Topuklarının üstünde seken bayan.
Sen bulsan da kendine güzellikte paye,
kurtarsan da kendini salınırken.
Aynı sen gibiyim bende;
kayıp bir yoldayız.
Sen, bir sebepsizlik bulmuşsun
ben bir olmayış, sürükleniyoruz...
Ve arada, gözlerim ilişse de yırtmacına
son hissim, aynı senin ki gibi,
iğreniyorum görünce seni.
Hani boyalanmışsın ya;
fonda tene benzer,
yeni bir surat yapmışsın ya kendine,
yüzüm kızarıyor.
Gördükçe gereksiz süslenmelerini
içimi acıtıyor teşhirciliğin
ve de gülüyorum yağmurdan salyalarına.
Buna muhtaçlığın, kül etse de hülyalarımı...
Salınırken kaldırımda;
gölgene kayıyor sonra gözlerim
eşiz bir şiir mırıldanıyor dudaklarım;
başlığı ?kadın?
Kadın...
Yalnızken sokakta,
Elinde telefonda yoksa
Gözlerin hep ağlamaklıdır senin.
Sen bilmezsin;
aynı hüznü taşırız biz.
Ben, her gece boğazdan aşağı akarım
çiğ taneleriyle...
Sen, sevdirecek bir yürek bulamamışsan bir gece;
senin göz yaşındır boğazın çiğselemesi.
sen bilmezsin...
Sen bilmezsin beni.
Geçerken sen neonların altından,
kuytu bir köşedeyimdir ben.
Hüznümü ölüme gizlerim ben,
Sen, sonradan parlamış saçlarına.
Gözyaşım, yağ tutmuş ceketime sinmez benim.

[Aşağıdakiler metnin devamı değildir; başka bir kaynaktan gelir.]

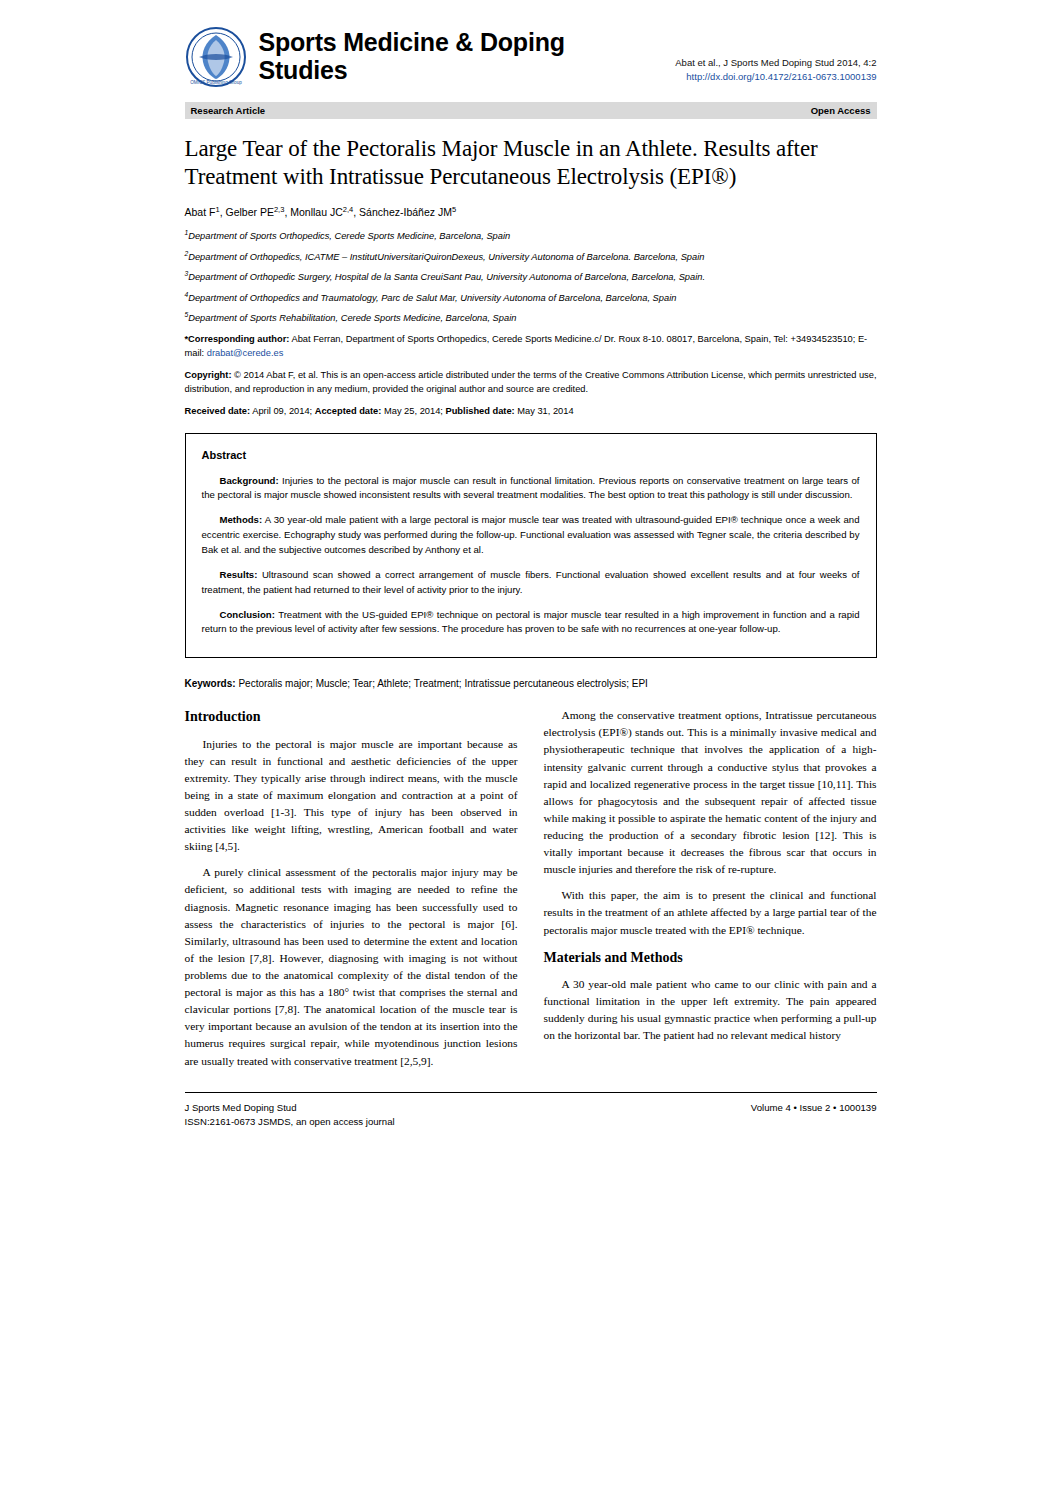OMICS Publishing Group
Sports Medicine & Doping
Studies
Abat et al., J Sports Med Doping Stud 2014, 4:2
http://dx.doi.org/10.4172/2161-0673.1000139
Research Article Open Access
Large Tear of the Pectoralis Major Muscle in an Athlete. Results after Treatment with Intratissue Percutaneous Electrolysis (EPI®)
Abat F1, Gelber PE2,3, Monllau JC2,4, Sánchez-Ibáñez JM5
1Department of Sports Orthopedics, Cerede Sports Medicine, Barcelona, Spain
2Department of Orthopedics, ICATME – InstitutUniversitariQuironDexeus, University Autonoma of Barcelona. Barcelona, Spain
3Department of Orthopedic Surgery, Hospital de la Santa CreuiSant Pau, University Autonoma of Barcelona, Barcelona, Spain.
4Department of Orthopedics and Traumatology, Parc de Salut Mar, University Autonoma of Barcelona, Barcelona, Spain
5Department of Sports Rehabilitation, Cerede Sports Medicine, Barcelona, Spain
*Corresponding author: Abat Ferran, Department of Sports Orthopedics, Cerede Sports Medicine.c/ Dr. Roux 8-10. 08017, Barcelona, Spain, Tel: +34934523510; E-mail: drabat@cerede.es
Copyright: © 2014 Abat F, et al. This is an open-access article distributed under the terms of the Creative Commons Attribution License, which permits unrestricted use, distribution, and reproduction in any medium, provided the original author and source are credited.
Received date: April 09, 2014; Accepted date: May 25, 2014; Published date: May 31, 2014
Abstract
Background: Injuries to the pectoral is major muscle can result in functional limitation. Previous reports on conservative treatment on large tears of the pectoral is major muscle showed inconsistent results with several treatment modalities. The best option to treat this pathology is still under discussion.
Methods: A 30 year-old male patient with a large pectoral is major muscle tear was treated with ultrasound-guided EPI® technique once a week and eccentric exercise. Echography study was performed during the follow-up. Functional evaluation was assessed with Tegner scale, the criteria described by Bak et al. and the subjective outcomes described by Anthony et al.
Results: Ultrasound scan showed a correct arrangement of muscle fibers. Functional evaluation showed excellent results and at four weeks of treatment, the patient had returned to their level of activity prior to the injury.
Conclusion: Treatment with the US-guided EPI® technique on pectoral is major muscle tear resulted in a high improvement in function and a rapid return to the previous level of activity after few sessions. The procedure has proven to be safe with no recurrences at one-year follow-up.
Keywords: Pectoralis major; Muscle; Tear; Athlete; Treatment; Intratissue percutaneous electrolysis; EPI
Introduction
Injuries to the pectoral is major muscle are important because as they can result in functional and aesthetic deficiencies of the upper extremity. They typically arise through indirect means, with the muscle being in a state of maximum elongation and contraction at a point of sudden overload [1-3]. This type of injury has been observed in activities like weight lifting, wrestling, American football and water skiing [4,5].
A purely clinical assessment of the pectoralis major injury may be deficient, so additional tests with imaging are needed to refine the diagnosis. Magnetic resonance imaging has been successfully used to assess the characteristics of injuries to the pectoral is major [6]. Similarly, ultrasound has been used to determine the extent and location of the lesion [7,8]. However, diagnosing with imaging is not without problems due to the anatomical complexity of the distal tendon of the pectoral is major as this has a 180° twist that comprises the sternal and clavicular portions [7,8]. The anatomical location of the muscle tear is very important because an avulsion of the tendon at its insertion into the humerus requires surgical repair, while myotendinous junction lesions are usually treated with conservative treatment [2,5,9].
Among the conservative treatment options, Intratissue percutaneous electrolysis (EPI®) stands out. This is a minimally invasive medical and physiotherapeutic technique that involves the application of a high-intensity galvanic current through a conductive stylus that provokes a rapid and localized regenerative process in the target tissue [10,11]. This allows for phagocytosis and the subsequent repair of affected tissue while making it possible to aspirate the hematic content of the injury and reducing the production of a secondary fibrotic lesion [12]. This is vitally important because it decreases the fibrous scar that occurs in muscle injuries and therefore the risk of re-rupture.
With this paper, the aim is to present the clinical and functional results in the treatment of an athlete affected by a large partial tear of the pectoralis major muscle treated with the EPI® technique.
Materials and Methods
A 30 year-old male patient who came to our clinic with pain and a functional limitation in the upper left extremity. The pain appeared suddenly during his usual gymnastic practice when performing a pull-up on the horizontal bar. The patient had no relevant medical history
J Sports Med Doping Stud
ISSN:2161-0673 JSMDS, an open access journal
Volume 4 • Issue 2 • 1000139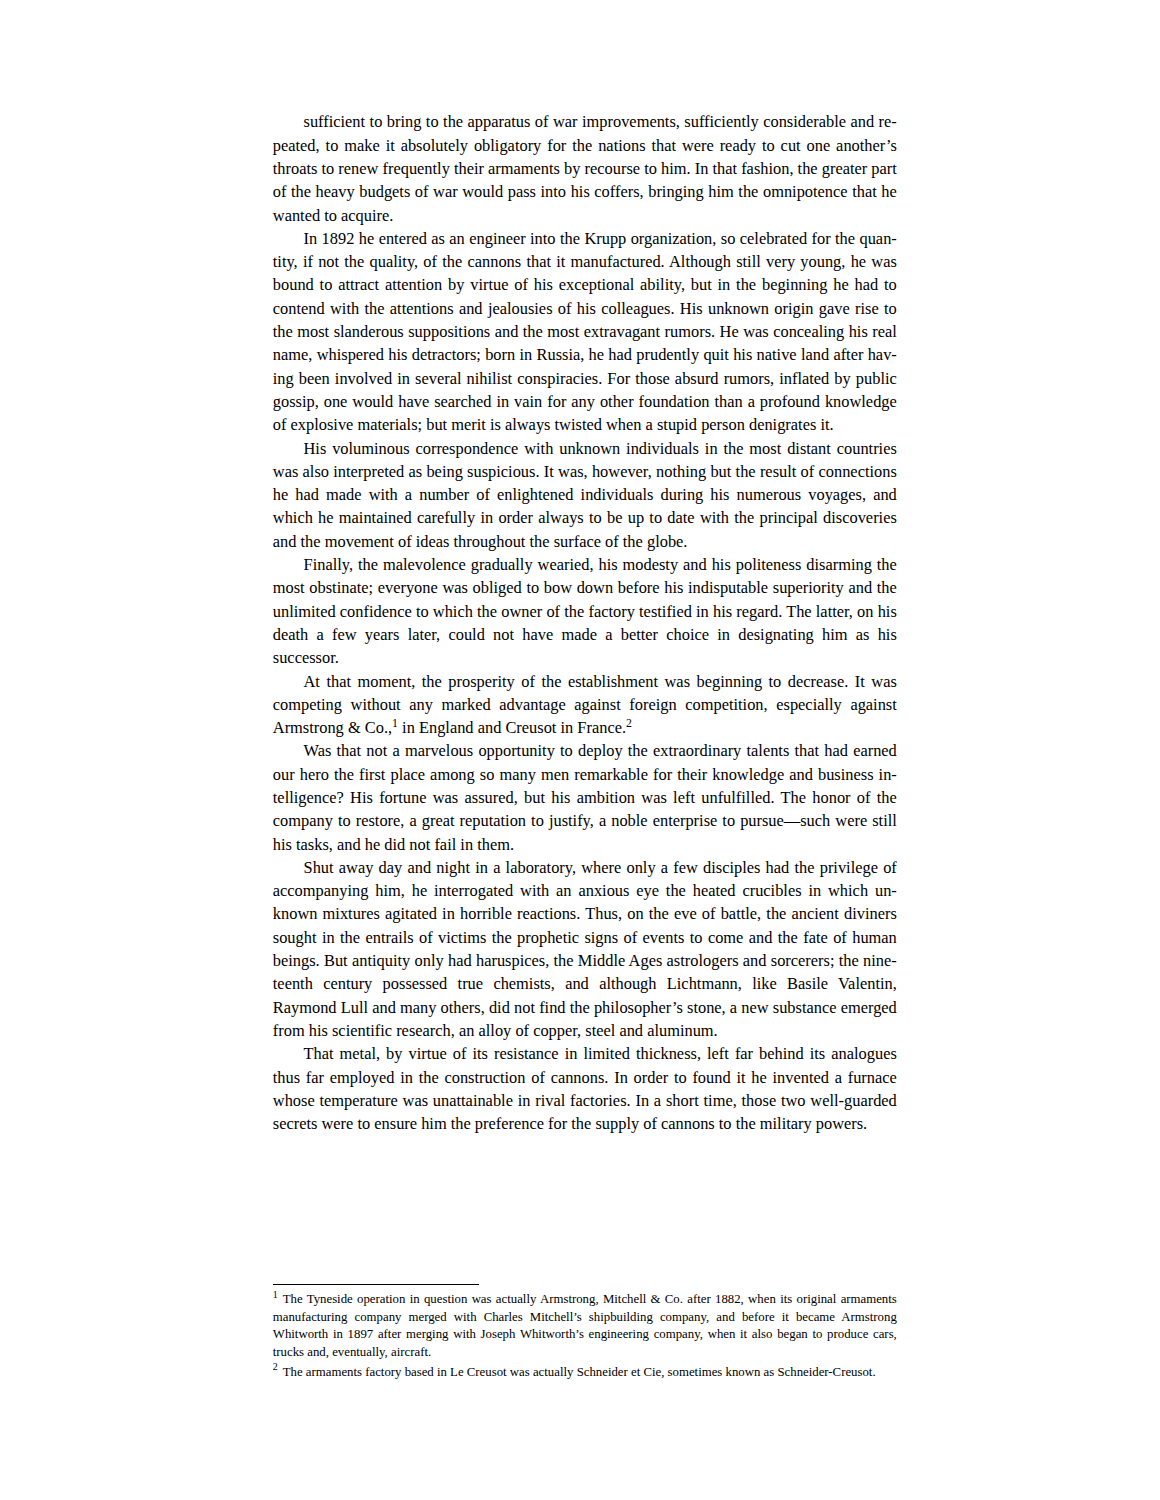sufficient to bring to the apparatus of war improvements, sufficiently considerable and repeated, to make it absolutely obligatory for the nations that were ready to cut one another’s throats to renew frequently their armaments by recourse to him. In that fashion, the greater part of the heavy budgets of war would pass into his coffers, bringing him the omnipotence that he wanted to acquire.
In 1892 he entered as an engineer into the Krupp organization, so celebrated for the quantity, if not the quality, of the cannons that it manufactured. Although still very young, he was bound to attract attention by virtue of his exceptional ability, but in the beginning he had to contend with the attentions and jealousies of his colleagues. His unknown origin gave rise to the most slanderous suppositions and the most extravagant rumors. He was concealing his real name, whispered his detractors; born in Russia, he had prudently quit his native land after having been involved in several nihilist conspiracies. For those absurd rumors, inflated by public gossip, one would have searched in vain for any other foundation than a profound knowledge of explosive materials; but merit is always twisted when a stupid person denigrates it.
His voluminous correspondence with unknown individuals in the most distant countries was also interpreted as being suspicious. It was, however, nothing but the result of connections he had made with a number of enlightened individuals during his numerous voyages, and which he maintained carefully in order always to be up to date with the principal discoveries and the movement of ideas throughout the surface of the globe.
Finally, the malevolence gradually wearied, his modesty and his politeness disarming the most obstinate; everyone was obliged to bow down before his indisputable superiority and the unlimited confidence to which the owner of the factory testified in his regard. The latter, on his death a few years later, could not have made a better choice in designating him as his successor.
At that moment, the prosperity of the establishment was beginning to decrease. It was competing without any marked advantage against foreign competition, especially against Armstrong & Co.,1 in England and Creusot in France.2
Was that not a marvelous opportunity to deploy the extraordinary talents that had earned our hero the first place among so many men remarkable for their knowledge and business intelligence? His fortune was assured, but his ambition was left unfulfilled. The honor of the company to restore, a great reputation to justify, a noble enterprise to pursue—such were still his tasks, and he did not fail in them.
Shut away day and night in a laboratory, where only a few disciples had the privilege of accompanying him, he interrogated with an anxious eye the heated crucibles in which unknown mixtures agitated in horrible reactions. Thus, on the eve of battle, the ancient diviners sought in the entrails of victims the prophetic signs of events to come and the fate of human beings. But antiquity only had haruspices, the Middle Ages astrologers and sorcerers; the nineteenth century possessed true chemists, and although Lichtmann, like Basile Valentin, Raymond Lull and many others, did not find the philosopher’s stone, a new substance emerged from his scientific research, an alloy of copper, steel and aluminum.
That metal, by virtue of its resistance in limited thickness, left far behind its analogues thus far employed in the construction of cannons. In order to found it he invented a furnace whose temperature was unattainable in rival factories. In a short time, those two well-guarded secrets were to ensure him the preference for the supply of cannons to the military powers.
1 The Tyneside operation in question was actually Armstrong, Mitchell & Co. after 1882, when its original armaments manufacturing company merged with Charles Mitchell’s shipbuilding company, and before it became Armstrong Whitworth in 1897 after merging with Joseph Whitworth’s engineering company, when it also began to produce cars, trucks and, eventually, aircraft.
2 The armaments factory based in Le Creusot was actually Schneider et Cie, sometimes known as Schneider-Creusot.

seninkiler bir kimyasala hapsolmuş.
Aslında aynıyız biz...
Sen bilmezsin.
Ben...
Ben kim miyim?
Kızkulesi'ne karşı sızmışken,
ya da İstiklalin karanlık bir köşesinde,
yahut ışıklarda dilenirken,
hani paltosu kirlenmiş
hani mazi akar ya eteklerimden sen görmezsin
Sence bir karartı ?tiksinç?
işte ben o zavallıyım.
İşte ben o zavallıyım;
aynı senin gibiyim...
Sen, senle kaldığında;
meşeden portmantoya asarsın yalancı yanını...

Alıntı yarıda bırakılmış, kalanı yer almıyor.